Claimants want the rate below 3 per cent as a result of the House of Lords’ decision in Wells & Wells, which ruled that it should be set according to the yield on Index-Linked Government Stock (ILGS) in which the average competent person would invest.
The Lords said that the 3 per cent rate could be altered by a significant change in circumstances. Claimants’ lawyers across the UK believe such circumstances have arrived, as at the time of the ruling ILGS yield was 3 per cent but is now below 2 per cent. Before Wells the discount rate was 4.5 per cent.
However, defence lawyers, as well as insurers, want the rate raised, largely because claimants invest their damages awards in high-profit-making stock such as equities, not ILGS.
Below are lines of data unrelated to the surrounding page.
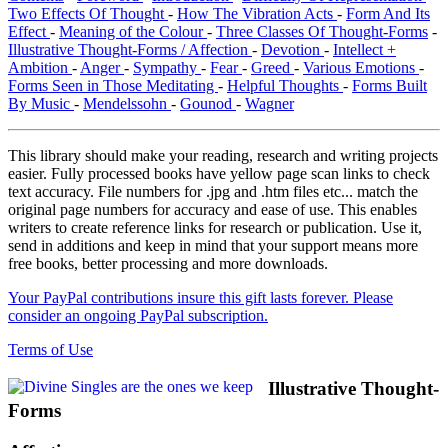
Two Effects Of Thought
-
How The Vibration Acts
-
Form And Its
Effect
-
Meaning of the Colour
-
Three Classes Of Thought-Forms
-
Illustrative Thought-Forms / Affection
-
Devotion
-
Intellect +
Ambition
-
Anger
-
Sympathy
-
Fear
-
Greed
-
Various Emotions
-
Forms Seen in Those Meditating
-
Helpful Thoughts
-
Forms Built
By Music
-
Mendelssohn
-
Gounod
-
Wagner
This library should make your reading, research and writing projects
easier. Fully processed books have yellow page scan links to check
text accuracy. File numbers for .jpg and .htm files etc... match the
original page numbers for accuracy and ease of use. This enables
writers to create reference links for research or publication. Use it,
send in additions and keep in mind that your support means more
free books, better processing and more downloads.
Your PayPal contributions insure this gift lasts forever. Please
consider an ongoing PayPal subscription.
Terms of Use
Illustrative Thought-
Forms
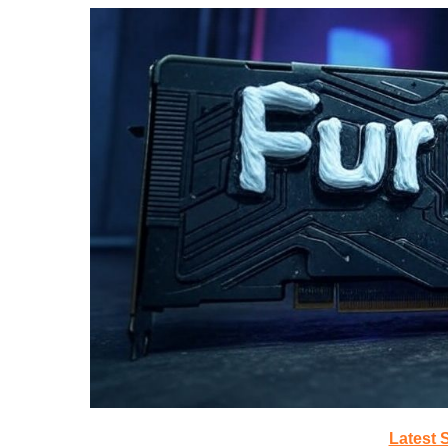
Latest 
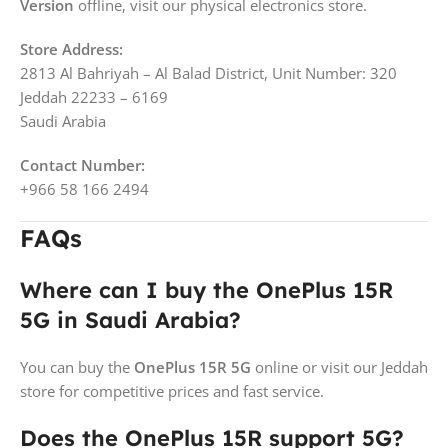
Version
offline, visit our physical electronics store.
Store Address:
2813 Al Bahriyah – Al Balad District, Unit Number: 320
Jeddah 22233 – 6169
Saudi Arabia
Contact Number:
+966 58 166 2494
FAQs
Where can I buy the OnePlus 15R
5G in Saudi Arabia?
You can buy the
OnePlus 15R 5G
online or visit our Jeddah
store for competitive prices and fast service.
Does the OnePlus 15R support 5G?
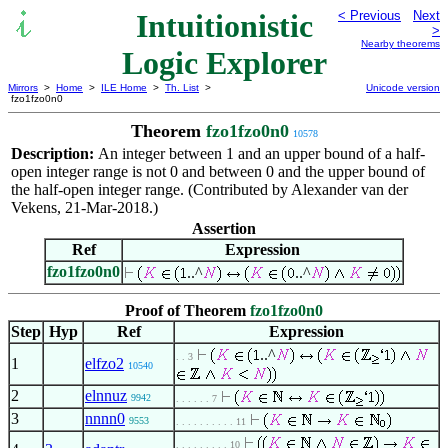
Intuitionistic
< Previous
Next
>
Nearby theorems
Logic Explorer
Mirrors
>
Home
>
ILE Home
>
Th. List
>
Unicode version
fzo1fzo0n0
Theorem
fzo1fzo0n0
10578
Description:
An integer between 1 and an upper bound of a half-
open integer range is not 0 and between 0 and the upper bound of
the half-open integer range. (Contributed by Alexander van der
Vekens, 21-Mar-2018.)
Assertion
Ref
Expression
fzo1fzo0n0
..^
..^
Proof of Theorem
fzo1fzo0n0
Step
Hyp
Ref
Expression
..^
. . 3
1
elfzo2
10540
2
elnnuz
9942
. . . . . . 7
3
nnnn0
9553
. . . . . . . . . . 11
. . . . . . . . . 10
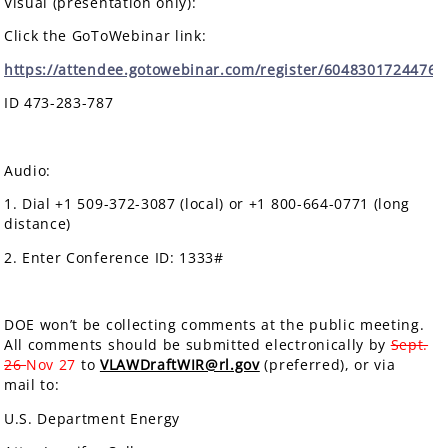
Visual (presentation only):
Click the GoToWebinar link:
https://attendee.gotowebinar.com/register/6048301724476
ID 473-283-787
Audio:
1. Dial +1 509-372-3087 (local) or +1 800-664-0771 (long
distance)
2. Enter Conference ID: 1333#
DOE won’t be collecting comments at the public meeting.
All comments should be submitted electronically by
Sept.
26
Nov 27
to
VLAWDraftWIR@rl.gov
(preferred), or via
mail to:
U.S. Department Energy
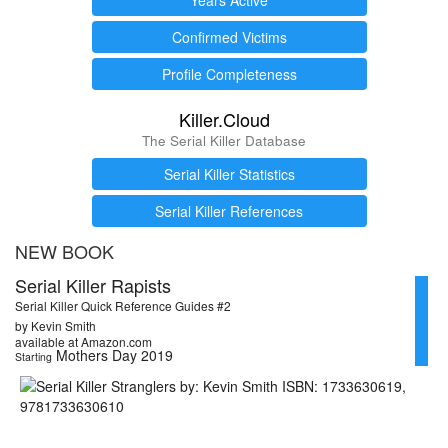
Confirmed Victims
Profile Completeness
Killer.Cloud
The Serial Killer Database
Serial Killer Statistics
Serial Killer References
NEW BOOK
Serial Killer Rapists
Serial Killer Quick Reference Guides #2
by Kevin Smith
available at Amazon.com
Mothers Day 2019
Starting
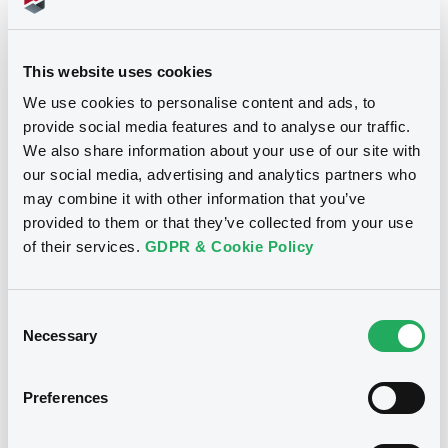
Securities
This website uses cookies
We use cookies to personalise content and ads, to
Euro MTF
B
provide social media features and to analyse our traffic.
HannovBeteNied 0,25% 16/07/2035
We also share information about your use of our site with
our social media, advertising and analytics partners who
HANNOVERSCHE BETEILIGUNGSGESELLSCHAFT
may combine it with other information that you’ve
NIEDERSACHSEN MBH
provided to them or that they’ve collected from your use
Market/Listing/Segment
ISIN
of their services.
GDPR & Cookie Policy
DE000A3E45M6
Euro MTF
Listing date
16/07/2020
Consent
Necessary
Selection
Amount
CCY
700,000,000
EUR
Last Price
Preferences
Vari. 24h
76.113 i %
07/08/26
-0.214 %
14:07:14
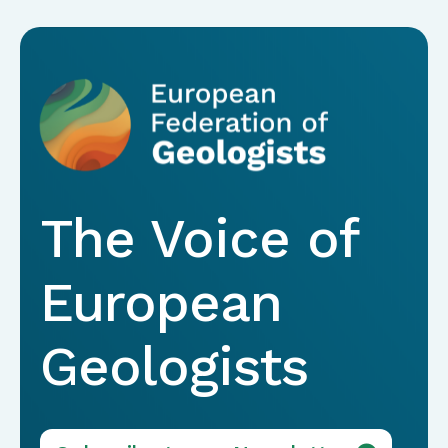
The Voice of
European
Geologists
John Pickering, head of PI at Irwin Mitchell, who acted in last year’s Appeal Court landmark case Warren v Northern General Hospital NHS Trust, in which he called for the discount rate to be reduced, says: “We’re considering whether there’s any potential cause of action against the Lord Chancellor and his failure to set a rate. Theoretically, this may be by way of judicial review. The other possibility is to review afresh the Warren challenge by challenging the rate through the courts.” He expects the latter to be unsuccessful.
He adds: “From the claimants’ perspective, the value of their future damages is being unduly discounted, and therefore they’re losing out on substantial sums of money.”
Pickering says that the Lord Chancellor should have published his consultation paper on discount rates and other matters by autumn 2000, particularly as he received responses in May that year. It is unlikely that anything will emerge before the general election.
A bar source says: “It’s a mix of the Lord Chancellor feeling there are better things to do and a feeling in the run-up to the election that his decision is going to annoy some groups, be it the insurer or the claimant.”
A spokesman for the Lord Chancellor says: “Responses to last year’s consultation expressed a wide and contrasting range of opinion. The Lord Chancellor is giving careful consideration to the many difficult and detailed points raised.”